SEU OBJETIVO:
Escreva a continuação do trecho sobre o uso de vaga de garagem em condomínio, começando logo após a última frase apresentada.

TRECHO:
☆ ☆ ☆ ☆ ☆ ☆ ☆
Ementa: Agravo interno. Decisão monocrática. Condomínio residencial. Proibição de utilização de vaga de garagem por parentes de condômina. Violação do direito de propriedade. Presentes os requisitos para a concessão da liminar. Recurso não provido. Trechos do Acórdão: O condomínio, ora agravante, alega que em assembléia do condomínio ficou expressamente proibido o acesso à garagem por visitantes ou parentes de condôminos sem carro, razão pela qual pugna pela reforma da r. Decisão atacada. A agravada é proprietária de unidade autônoma, com direito a uma vaga de garagem coletiva do prédio, sendo que não possui veículo. Assim, a não concessão da presente liminar implicaria em limitar o seu direito de propriedade. Observo, por fim, que não se justifica o inconformismo da agravante em relação à lotação da garagem, pois a agravada tem direito a estacionar apenas um veículo na garagem do condomínio por vez. (Agravo Regimental nº 0207386-54.2010.8.26.0000. Relator (a): Adilson de Andrade; Comarca: São Paulo; Órgão julgador: 3ª Câmara de Direito Privado; Data do julgamento: 17/08/2010; Data de registro: 24/08/2010; Outros números: 99010207386650000).
☆ ☆ ☆ ☆ ☆ ☆ ☆
DADOS FORNECIDOS:
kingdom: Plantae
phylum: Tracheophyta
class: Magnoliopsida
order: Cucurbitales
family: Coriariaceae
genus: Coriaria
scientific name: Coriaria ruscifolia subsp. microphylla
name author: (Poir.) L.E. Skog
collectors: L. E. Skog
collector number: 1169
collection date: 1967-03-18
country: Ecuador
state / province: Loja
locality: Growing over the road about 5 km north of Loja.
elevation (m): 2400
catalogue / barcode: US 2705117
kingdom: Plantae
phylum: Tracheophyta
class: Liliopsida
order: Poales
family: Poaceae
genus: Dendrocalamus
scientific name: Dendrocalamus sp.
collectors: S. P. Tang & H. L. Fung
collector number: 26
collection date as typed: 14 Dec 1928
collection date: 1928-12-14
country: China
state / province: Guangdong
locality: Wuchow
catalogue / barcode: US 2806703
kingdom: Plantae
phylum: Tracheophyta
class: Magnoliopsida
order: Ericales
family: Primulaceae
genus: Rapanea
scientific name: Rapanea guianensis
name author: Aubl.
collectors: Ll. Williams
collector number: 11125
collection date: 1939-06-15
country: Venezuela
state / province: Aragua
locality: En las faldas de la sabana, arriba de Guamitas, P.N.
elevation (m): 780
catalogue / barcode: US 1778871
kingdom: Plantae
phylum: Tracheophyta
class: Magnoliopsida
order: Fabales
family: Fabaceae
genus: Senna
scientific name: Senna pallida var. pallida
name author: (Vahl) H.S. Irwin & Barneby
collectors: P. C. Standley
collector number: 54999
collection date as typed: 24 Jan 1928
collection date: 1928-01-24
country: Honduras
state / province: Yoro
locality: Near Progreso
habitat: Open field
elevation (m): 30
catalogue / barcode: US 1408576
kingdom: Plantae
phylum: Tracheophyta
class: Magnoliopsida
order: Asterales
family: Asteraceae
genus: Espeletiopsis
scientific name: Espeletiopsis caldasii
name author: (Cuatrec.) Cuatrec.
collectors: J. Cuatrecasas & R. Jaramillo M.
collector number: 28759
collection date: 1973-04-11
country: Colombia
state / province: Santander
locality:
☆ ☆ ☆ ☆ ☆ ☆ ☆
RESULTADO DO EXERCÍCIO:
“Possessória – Reintegração de posse – Condomínio residencial – Alegação de proibição de uso de vaga em garagem coletiva – Procedência parcial – Deliberação em assembléia de condomínio proibindo a utilização das vagas para visitantes – Demandante, condômina não proprietária de veículo, que veio a ser impedida, por isso, de utilizar a vaga a que tem direito, ao receber visita de familiares – Inadmissibilidade – Deliberação que não pode prevalecer, carecendo de validade, por restringir direito assegurado aos condôminos, inclusive de posse e propriedade sobre as áreas comuns (art. 623-1 do Código Civil de 1916 ou art. 1314-1 do novo Código)- Autora, porém, que deve ser reintegrada na posse de uma vaga indeterminada na garagem, por ser esta coletiva – Sentença reformada apenas neste aspecto – Recurso do réu provido em parte para tanto.” (TJSP, 14a Câmara de Direito Privado, Apelação nº 1141643400, rei. Des. Thiago de Siqueira, j. 05/09/2007). Grifamos.

Enfim, cada caso deve ser identificado especificamente pelo gestor do condomínio, recomendando-se, inclusive, a realização de assembleia para discutir melhor o assunto e, sendo o caso, alterar às regras condominiais para melhor adaptar à realidade da edificação, sem, contudo, violar direitos ou facilitar situações de evidente abuso.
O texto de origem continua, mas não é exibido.